Salt, sodium chloride, NaCl. You know the stuff. It's in shakers, and for northerners it's on the street in the winter. According to Hemo the Magnificent, it's in seawater in the same proportion that it's in our blood.
It also manages to get sprayed in bathrooms. That and other human "residues" make bathroom cleaning lowest on even June Cleaver's chore list.
I've had requests to design a bathroom that could be powerwashed. Completely. Like with hide-the-toilet-paper and Q-Tips, here-comes-the-Fire-Department thoroughness.
And it CAN be done.

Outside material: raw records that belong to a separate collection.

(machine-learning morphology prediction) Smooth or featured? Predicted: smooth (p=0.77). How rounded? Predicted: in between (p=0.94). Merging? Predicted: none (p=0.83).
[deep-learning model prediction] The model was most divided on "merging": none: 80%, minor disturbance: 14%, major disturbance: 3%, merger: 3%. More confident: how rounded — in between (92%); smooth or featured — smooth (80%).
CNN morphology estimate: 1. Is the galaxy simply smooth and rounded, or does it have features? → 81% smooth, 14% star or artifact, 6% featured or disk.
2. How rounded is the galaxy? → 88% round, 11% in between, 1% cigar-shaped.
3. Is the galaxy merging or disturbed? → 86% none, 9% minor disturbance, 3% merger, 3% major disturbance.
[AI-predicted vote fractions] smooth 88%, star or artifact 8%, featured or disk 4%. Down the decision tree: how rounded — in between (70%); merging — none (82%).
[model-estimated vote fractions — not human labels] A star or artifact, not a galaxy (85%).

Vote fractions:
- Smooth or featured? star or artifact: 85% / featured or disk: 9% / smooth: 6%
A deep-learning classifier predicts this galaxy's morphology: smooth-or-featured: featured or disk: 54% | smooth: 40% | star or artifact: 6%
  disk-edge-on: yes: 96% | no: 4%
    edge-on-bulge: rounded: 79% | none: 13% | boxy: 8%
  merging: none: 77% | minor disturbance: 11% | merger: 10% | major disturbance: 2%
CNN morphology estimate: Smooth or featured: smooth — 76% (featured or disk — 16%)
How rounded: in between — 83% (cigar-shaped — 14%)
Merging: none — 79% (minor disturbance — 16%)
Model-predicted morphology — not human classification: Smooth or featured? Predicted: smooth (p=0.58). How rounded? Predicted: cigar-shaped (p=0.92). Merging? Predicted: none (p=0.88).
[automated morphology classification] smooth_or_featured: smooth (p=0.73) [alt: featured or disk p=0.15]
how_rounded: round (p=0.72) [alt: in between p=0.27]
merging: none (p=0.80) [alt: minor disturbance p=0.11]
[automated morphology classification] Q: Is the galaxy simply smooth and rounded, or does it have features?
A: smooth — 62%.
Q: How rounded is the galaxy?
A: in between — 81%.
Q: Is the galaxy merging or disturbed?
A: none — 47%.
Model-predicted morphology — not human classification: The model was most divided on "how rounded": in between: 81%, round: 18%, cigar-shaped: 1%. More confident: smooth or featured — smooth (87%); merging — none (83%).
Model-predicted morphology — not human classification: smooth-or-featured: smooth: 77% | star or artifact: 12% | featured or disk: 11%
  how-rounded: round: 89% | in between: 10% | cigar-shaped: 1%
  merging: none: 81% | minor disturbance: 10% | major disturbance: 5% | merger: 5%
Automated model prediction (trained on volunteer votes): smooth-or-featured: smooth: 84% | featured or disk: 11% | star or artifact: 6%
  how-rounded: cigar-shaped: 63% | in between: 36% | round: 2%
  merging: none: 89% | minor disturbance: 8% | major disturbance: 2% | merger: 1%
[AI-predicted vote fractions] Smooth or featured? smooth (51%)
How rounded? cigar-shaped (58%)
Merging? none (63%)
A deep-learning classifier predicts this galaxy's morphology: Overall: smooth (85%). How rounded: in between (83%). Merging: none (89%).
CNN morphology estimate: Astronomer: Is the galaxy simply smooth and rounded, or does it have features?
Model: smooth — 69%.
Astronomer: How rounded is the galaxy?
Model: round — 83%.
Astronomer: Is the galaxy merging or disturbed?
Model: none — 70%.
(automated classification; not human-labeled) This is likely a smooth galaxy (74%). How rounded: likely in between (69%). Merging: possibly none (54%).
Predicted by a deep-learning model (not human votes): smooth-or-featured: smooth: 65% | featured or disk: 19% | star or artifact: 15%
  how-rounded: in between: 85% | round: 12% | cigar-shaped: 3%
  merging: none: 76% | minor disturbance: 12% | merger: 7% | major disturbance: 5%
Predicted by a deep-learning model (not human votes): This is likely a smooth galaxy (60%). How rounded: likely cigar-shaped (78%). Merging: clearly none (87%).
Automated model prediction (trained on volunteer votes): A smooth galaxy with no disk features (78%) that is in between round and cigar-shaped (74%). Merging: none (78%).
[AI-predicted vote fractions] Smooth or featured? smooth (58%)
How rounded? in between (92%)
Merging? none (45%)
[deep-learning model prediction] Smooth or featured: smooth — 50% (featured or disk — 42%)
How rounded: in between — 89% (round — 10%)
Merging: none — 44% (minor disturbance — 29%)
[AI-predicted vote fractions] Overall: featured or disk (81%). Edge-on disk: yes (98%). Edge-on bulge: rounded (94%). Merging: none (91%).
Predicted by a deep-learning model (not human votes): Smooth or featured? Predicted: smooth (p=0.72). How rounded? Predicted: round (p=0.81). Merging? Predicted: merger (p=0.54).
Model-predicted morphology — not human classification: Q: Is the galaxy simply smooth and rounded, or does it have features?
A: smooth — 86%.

I've actually put a lot of thought into it. You'll need a sprayer, a floor drain, and someone to design the fixtures and cabinetry as though built for the outdoors.
That's where I come in. Whatever doesn't go down the drain or out the exhaust fan, evaporates. Drip dry. Water in/water out.
We will:
+ Install a frothing flexing showerhead instead of a ferocious powerwasher. Think washing your car versus removing peeling paint. ROOM-Washing.
+ Floor, walls and ceiling must be waterproof. Some combination of tile, synthetic stone, acrylic sheets, or stainless steel.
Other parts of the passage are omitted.